The lodge moved several times during its first half-century before building a permanent temple in 1902. In 1970, the Masons broke ground on an addition that took seven years to complete — with members doing much of the work themselves.

With membership shrinking in the mid-1990s, the group moved into the addition and gave the old building to the Ho-Chunk nation, which continues to use the building for offices.

The La Crosse Tribune (http://bit.ly/1c70AEm ) reports the lodges flourished up through the 1950s, when social clubs were the primary social hubs.

"That's just what you did," said Todd Wohlert, a 38-year-old member. "You belonged to the Moose, the Elk. ... Of course they didn't have 500 channels."

When Martin Callaway joined nearly 56 years ago, "there weren't all the outlets.

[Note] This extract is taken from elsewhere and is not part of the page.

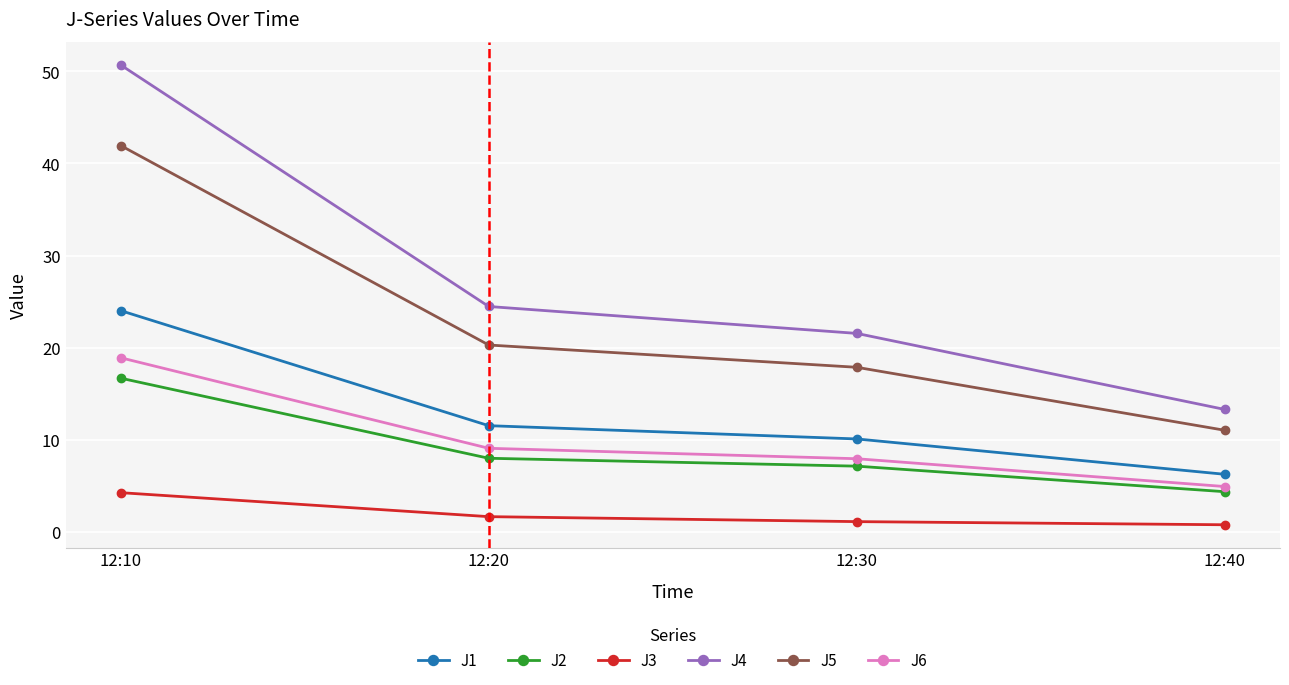

The J6 series shows 28.9 at 12:10. True or false?

False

That was the central part of all these communities."

Of course times change.

"In that era of the greatest generation, there was a very different social contract between the government and people," said Connie Flanagan, a professor at UW-Madison's School of Human Ecology, who studies young people and civic engagement. "Over the last 50 years, there's been an erosion of that connection."

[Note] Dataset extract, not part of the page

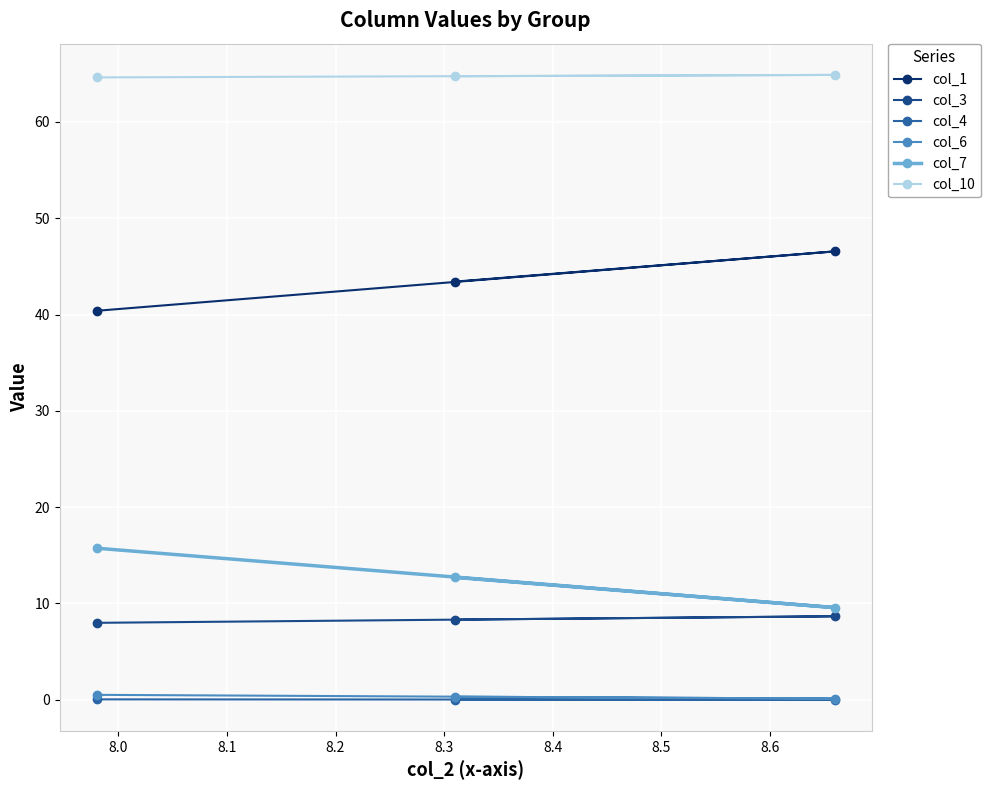

How many col_10 values are between 64 and 65?

3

Nevertheless, Flanagan said, the need to belong is a universal human craving.

Today, La Crosse still has two lodges, though they've long shared a single temple, holding meetings on alternate weeks. Lodge 190 counts about 80 to 100 members, O'Neill said, but in spite of the attrition that comes with a group populated with so many seniors, they're holding their own.

Among the challenges to attracting new members is the group's secrecy — or public perceptions.

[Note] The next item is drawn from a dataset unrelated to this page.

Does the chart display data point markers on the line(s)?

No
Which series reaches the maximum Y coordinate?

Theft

According to an introductory text, masonry is "not a secret society but a society with secrets."

"People say you're in a secret society," Wohlert said. "(Nonsense). It's all over the Internet."

Membership is not secret. In fact, Masons wear lapel pins and have for years published rosters.

"The only secrets are modes of recognition" — signs, handshakes and words, said Scott Hiser, the outgoing master of lodge 190.

"It's a test of my own character," O'Neill said. "I've made a promise to my brothers about something silly — like a handshake. It goes back to a time when you word was your bond and it means everything."

While many Freemasons proudly announce their membership with lapel pins, the group maintains an air of mystery in part because of its approach to membership. You have to ask.

Michael Barreyro, a 45-year-old computer programmer, said he was always curious about the group, whose temples he noticed wherever he went. He assumed he needed a family connection to join.

One day in 1996, he was at a bar with a friend who was a Mason. Barreyro asked how one could join.

Just ask, his friend said.

Many legacy Masons tell stories of waiting for their fathers to invite them down to the lodge.

O'Neill remembers being curious about his father-in-law's pin when he was in his early 20s. He never seemed to get a good answer. But once he was out of the military and expressed some real interest, his father-in-law told him how to join.

"When you have people who are coming of their own free will," O'Neill said, "they tend to be more engaged and give more."

Requirements for membership are simple. You must be older than 18, male, of good moral character and believe in a higher power — whatever you call it. Once someone has petitioned to join, the members vote, dropping white balls into the ballot box to signal approval.

If members disapprove, you're black balled, though O'Neill says that's rare.

O'Neill said there are two simple taboos: don't talk about religion or politics.

"They're divisive," he said. "All of our discussions are around harmony. How do we build? We're builders."

For members — young and old alike —belonging is the central draw.

Truax and O'Neill describe a camaraderie like that they enjoyed in the military.

"It's good fellowship," said George Boyd, 75. "You know you're with a lot of people of like or similar mind."

Though not religious, the organization emphasizes morality. According to one introductory text, Masonry is "a system of morality veiled in allegory and illustrated by symbols."

The group is rife with symbols — the square reminds the member to square himself with virtue; the compass to circumscribe his passions with all mankind.

"Basically," Wohlert said, "it's all about self-control."